Verantwortlich für dieses norditalienische Spezifikum waren Sergio Jaretti (1928–2017) und Elio Luzi (1927–2006). 20 Jahre lang haben beide Architekten gemeinsam Wohnbauten in Turin realisiert. Entdecken lassen die sich bis heute im Stadtraum – und wiederentdecken mit dem Buch "Jaretti & Luzi. Wohnbauten in Turin 1954 –1974", das gerade bei Park Books erschienen ist. 

Als erste Monografie überhaupt widmet sich der Band den spezifischen örtlichen, persönlichen und gesellschaftlichen Bedingungen, unter denen diese Architektur entstanden ist. Vielleicht ist es gerade die stetige Auseinandersetzung zwischen den auch politisch unterschiedlich verorteten Architekten, die solch überraschende Lösungen auf bekannte Probleme hervorbrachte.

Großzügig, verspielt bisweilen, aber nie beliebig

Was lässt sich so zum Beispiel aus schmalen, verwinkelten, schwierigen Grundstücken machen? Jaretti und Luzi fächern den Raum, der ihnen bleibt, in verschiedene Richtungen, Achsen und Dimensionen auf. In mehrgeschossige Wohnbauten setzen sie öffentliche oder gemeinschaftliche Räume; Treppengeländer, Tore, Türen, Leuchten werden als eigenständige Gestaltungselemente verstanden. 

Freiflächen und Luftgeschosse durchbrechen die Vorstellung, man könne begrenzte Grundrisse bloß mit noch mehr monolithischer Verve beantworten. Wohneinheiten werden versetzt zueinander gestapelt, geschichtet, aufgefaltet. Im zuckerbäckerrosa Haus an der Via Gorizia (1959–1968) widmen die Architekten fast eine gesamte Straßenseite der Freifläche, die sich terrassenartig in die Höhe schraubt.
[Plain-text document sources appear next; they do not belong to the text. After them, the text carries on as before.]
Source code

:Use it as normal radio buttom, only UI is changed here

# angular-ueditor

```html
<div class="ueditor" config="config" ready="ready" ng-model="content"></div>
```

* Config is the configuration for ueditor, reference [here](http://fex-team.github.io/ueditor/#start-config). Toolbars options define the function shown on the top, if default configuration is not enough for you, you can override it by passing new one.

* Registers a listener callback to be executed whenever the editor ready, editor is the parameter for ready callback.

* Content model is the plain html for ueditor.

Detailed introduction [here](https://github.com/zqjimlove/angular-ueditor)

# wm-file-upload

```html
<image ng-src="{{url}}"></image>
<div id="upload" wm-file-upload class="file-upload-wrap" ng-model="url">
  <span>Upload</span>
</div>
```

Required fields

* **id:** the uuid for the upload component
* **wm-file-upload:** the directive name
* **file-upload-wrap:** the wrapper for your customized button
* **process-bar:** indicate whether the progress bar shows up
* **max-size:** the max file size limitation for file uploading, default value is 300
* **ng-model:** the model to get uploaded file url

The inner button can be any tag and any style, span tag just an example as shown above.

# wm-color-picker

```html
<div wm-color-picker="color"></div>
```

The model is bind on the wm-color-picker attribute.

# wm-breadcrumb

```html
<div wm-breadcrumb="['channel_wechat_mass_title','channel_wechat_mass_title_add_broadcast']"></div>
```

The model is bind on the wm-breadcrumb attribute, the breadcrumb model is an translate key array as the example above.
Trotzdem geben die Außenhüllen die Privatheit ihrer Bewohner nicht preis.

Generöser werden, wo eigentlich nur mehr Beschränkung gefragt scheint – Jaretti und Luzi haben diese Kernaufgabe von Gestaltung gerade unter bauökonomisch schwierigen Situationen ernst genommen. Auch ihre Wahl der Farben und Formen erscheint großzügig, verspielt bisweilen, aber nie beliebig. Hier zeigt sich, dass neben Frank Lloyd Wright auch die Arts-and-Crafts-Bewegung prägend für beide Architekten war. 
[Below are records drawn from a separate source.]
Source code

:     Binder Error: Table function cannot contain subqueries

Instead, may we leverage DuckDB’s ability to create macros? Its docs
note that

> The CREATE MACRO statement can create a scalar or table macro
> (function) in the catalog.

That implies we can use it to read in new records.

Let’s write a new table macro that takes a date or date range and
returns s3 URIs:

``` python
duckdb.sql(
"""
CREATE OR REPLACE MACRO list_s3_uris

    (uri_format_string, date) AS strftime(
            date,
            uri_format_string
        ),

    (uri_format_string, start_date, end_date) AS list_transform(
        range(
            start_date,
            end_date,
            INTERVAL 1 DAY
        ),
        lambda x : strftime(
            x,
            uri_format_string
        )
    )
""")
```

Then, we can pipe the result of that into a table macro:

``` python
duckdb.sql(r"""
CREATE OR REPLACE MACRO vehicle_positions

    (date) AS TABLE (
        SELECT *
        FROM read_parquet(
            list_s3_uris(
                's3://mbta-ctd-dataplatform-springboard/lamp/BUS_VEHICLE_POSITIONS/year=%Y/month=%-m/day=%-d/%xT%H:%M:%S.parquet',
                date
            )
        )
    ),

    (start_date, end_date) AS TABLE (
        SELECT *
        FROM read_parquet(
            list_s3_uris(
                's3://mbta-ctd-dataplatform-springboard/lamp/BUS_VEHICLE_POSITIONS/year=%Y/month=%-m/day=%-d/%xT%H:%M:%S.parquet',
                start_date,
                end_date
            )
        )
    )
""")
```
Können Bauten Humor haben?

Balkongitter, die unverhofft einen Schwung extra drehen, Treppenhäuser, die mit transparenten Flächen wie mehrfach hintereinander gesetzte Bühnenräume erscheinen, oder eben ganze Fassaden in Bonbon-Farbe brachten eine neue Heiterkeit in den Turiner Stadtraum. Es ist kein brachialer, sondern ein feiner, zurückhaltender Humor, den ihre Bauten bis heute ausstrahlen (warum der Begriff "Humor" generell heikel ist, argumentiert ein Aufsatz in dem ohnehin streitlustigen Buch).
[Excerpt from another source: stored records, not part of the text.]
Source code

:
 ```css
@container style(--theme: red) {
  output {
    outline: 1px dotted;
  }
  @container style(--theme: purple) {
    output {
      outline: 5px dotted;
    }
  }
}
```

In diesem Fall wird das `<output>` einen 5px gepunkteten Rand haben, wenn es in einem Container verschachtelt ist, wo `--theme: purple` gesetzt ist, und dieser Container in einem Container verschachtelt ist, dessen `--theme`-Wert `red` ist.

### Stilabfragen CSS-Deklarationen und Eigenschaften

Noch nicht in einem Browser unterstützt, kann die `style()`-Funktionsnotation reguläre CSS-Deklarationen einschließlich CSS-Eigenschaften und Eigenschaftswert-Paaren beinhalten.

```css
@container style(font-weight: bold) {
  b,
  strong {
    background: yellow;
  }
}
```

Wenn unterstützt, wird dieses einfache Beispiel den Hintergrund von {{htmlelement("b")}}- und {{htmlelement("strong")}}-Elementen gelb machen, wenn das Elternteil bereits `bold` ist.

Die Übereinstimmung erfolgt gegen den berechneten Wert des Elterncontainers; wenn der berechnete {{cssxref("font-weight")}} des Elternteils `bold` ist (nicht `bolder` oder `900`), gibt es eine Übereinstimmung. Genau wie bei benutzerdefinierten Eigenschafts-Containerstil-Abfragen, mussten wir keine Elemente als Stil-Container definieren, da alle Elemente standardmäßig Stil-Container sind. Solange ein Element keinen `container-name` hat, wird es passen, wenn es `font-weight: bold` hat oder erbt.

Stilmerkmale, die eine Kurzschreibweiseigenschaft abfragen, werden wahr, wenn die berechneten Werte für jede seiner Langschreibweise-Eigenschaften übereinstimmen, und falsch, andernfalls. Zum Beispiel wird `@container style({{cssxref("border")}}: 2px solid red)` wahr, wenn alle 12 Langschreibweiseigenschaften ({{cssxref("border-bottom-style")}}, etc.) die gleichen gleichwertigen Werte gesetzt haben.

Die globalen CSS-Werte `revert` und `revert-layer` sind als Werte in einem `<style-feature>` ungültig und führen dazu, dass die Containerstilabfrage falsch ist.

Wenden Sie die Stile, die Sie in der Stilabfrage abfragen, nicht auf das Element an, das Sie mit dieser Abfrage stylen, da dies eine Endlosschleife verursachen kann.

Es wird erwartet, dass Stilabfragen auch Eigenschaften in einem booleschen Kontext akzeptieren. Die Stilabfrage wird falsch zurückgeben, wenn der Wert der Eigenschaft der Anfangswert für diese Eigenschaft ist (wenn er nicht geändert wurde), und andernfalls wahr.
Neben allen Turiner Wohnbauten des Architekten-Duos zwischen 1954 und 1974 umfasst die Monografie einige hervorragende Überlegungen und Essays. Schon Adam Carusos Vorwort über "Die Unmöglichkeit der Moderne" dockt an vielen relevanten Fragen dieser Tage an: Lassen sich jene Bauten nun als fortgeführte oder wiederaufgenommene Formulierung der Moderne begreifen? Als Kontinuität oder Gegenrede? Welche Moderne überhaupt? 

Warum Bauen natürlich politisch ist, welchen Möglichkeiten und Herausforderungen Architektur heute begegnen muss und wieso es fürs gesellschaftliche Zusammenleben dringend notwendig erscheint, erst einmal die Begriffe klar zu bekommen: auch zu diesen Überlegungen regen die Bauten von Jaretti und Luzi an. Dass sie immerhin 50 bis 70 Jahre nahezu unbeschadet überstanden haben, von ihren jeweiligen Bewohnern fortwährend gehegt und gepflegt, belegt die ästhetische und offenbar auch ganz pragmatische Wertschätzung ihrer Entwürfe.